Mayor Ethan Berkowitz inherited the SAP software system from former Mayor Dan Sullivan. The city had spent $45 million buying and implementing the software when Berkowitz took over, and he decided to stay the course.
“This was a problem not of our own doing. Not of our own choice,” Berkowitz told the Assembly during the work session. “We are not at fault here, but we are responsible.”
The payroll portion launched on Sept. 11, 2017, and immediately the city was bombarded with payroll errors.
After Bockenstedt summarized the settlements at the work session, Assemblyman John Weddleton asked what employees thought of the outcome.

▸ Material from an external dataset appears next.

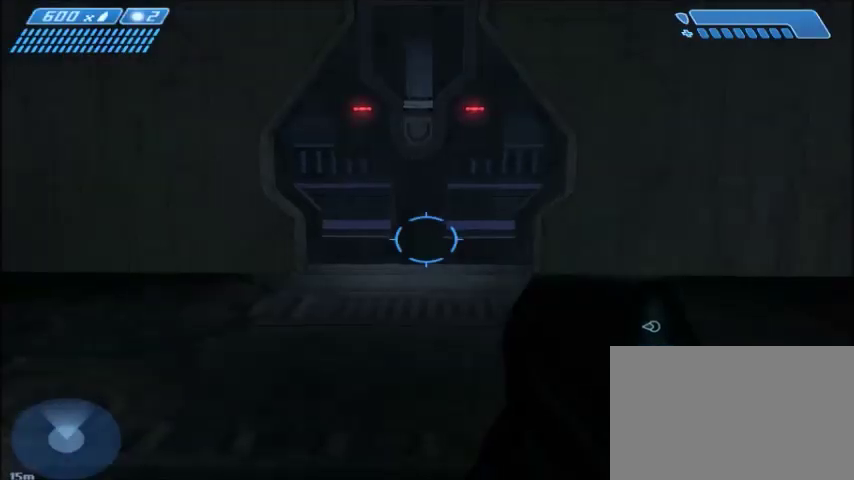
{"keys": [], "mouse": [], "events": []}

“Is the sense among the employees that they kind of got cheated?" he said. "Two-point-seven-billion, and they got chump change. Are they pissed?”
“I think it probably would depend on who you talk to," Bockenstedt replied.
Here’s a breakdown of the individual agreements:
Anchorage Police Department Employees Association
• Members hired before Dec. 1, 2017 received 400 hours of paid leave.
• Members hired between Dec. 1, 2017 and June 1, 2017 received 160 hours of paid leave.
• Members hired after June 1, 2017 received 80 hours of paid leave.
• The union was paid $163,000 to cover legal fees and a forensic accountant.
The city’s largest union was also the most impacted. The Anchorage Police Department was subject to 35% to 40% of the total errors, according to Bockenstedt. Overall, its members got a collective 222,000 hours of paid leave in the settlement. The union estimates it’s worth a collective $11.2 million.
Anchorage Police Department Employees Association President Sgt. Jeremy Conkling said some of his members received thousands of dollars less than they were owed during some pay periods, while others got no money at all.
“It’s a big deal to expect a paycheck and then not get a paycheck and wonder like, ‘Okay, what the heck am I going to do now? How am I going to pay my rent, is my car going to get taken away? How do I get to work? How do I take my kids to school? Can I afford to go to Costco?’" Conkling said. “It’s a massive, massive load of stress.”
Going by the letter of the bargaining agreement, the city owed police union members about $2 billion. That, Conkling said, was never a figure the union considered trying to recoup.
“We’re not interested in bankrupting the Municipality of Anchorage, because that’s not good for anybody,” he said. “We have a responsibility to our citizens to use that money wisely and effectively.”
Conkling praised Mayor Ethan Berkowitz and his administration for how it worked to resolve the issue.
“When somebody who’s in a leadership position comes and takes ownership of something that isn’t their fault, but then is committed to fixing it as well, that went a long way with our folks,” he said.
Anchorage Municipal Employees Association
• 7,500 total hours of leave. The union currently has 483 members.
• Thirty employees received additional leave ranging from two to 279 hours.
International Association of Firefighters Local 1264
• 66,000 total hours of leave plus about $40,000 for legal fees. The union currently has 368 members.
International Brotherhood of Electrical Workers Local 1547
• 46,000 total hours of leave.
• Roughly 200 employees who had been with the union for more than a year when the settlement was finalized received 180 hours of leave. Newer employees received 80 hours of leave.
International Brotherhood of Electrical Workers Technicians
• One employee received a $100 cash settlement
International Union of Operating Engineers Local 302
• Ten employees received $750 and 40 hours of leave, for a total of 400 hours.
• Four employees received cash settlements worth about $1,000.
Plumbers & Pipefitters Local 367
• The union collectively received 16,500 hours of leave.
• The 70 employees who experienced the most payroll errors received 170 hours of leave each. The remaining 40 employees received 40 hours of leave each.
Public Employees Local 71
• Four employees each received $1,000 cash payments and 40 hours of leave.
Teamsters Local 959
• The teamsters did not file their grievance in time, and an arbiter ruled the city did not need to pay out a settlement to the union, Bockenstedt said.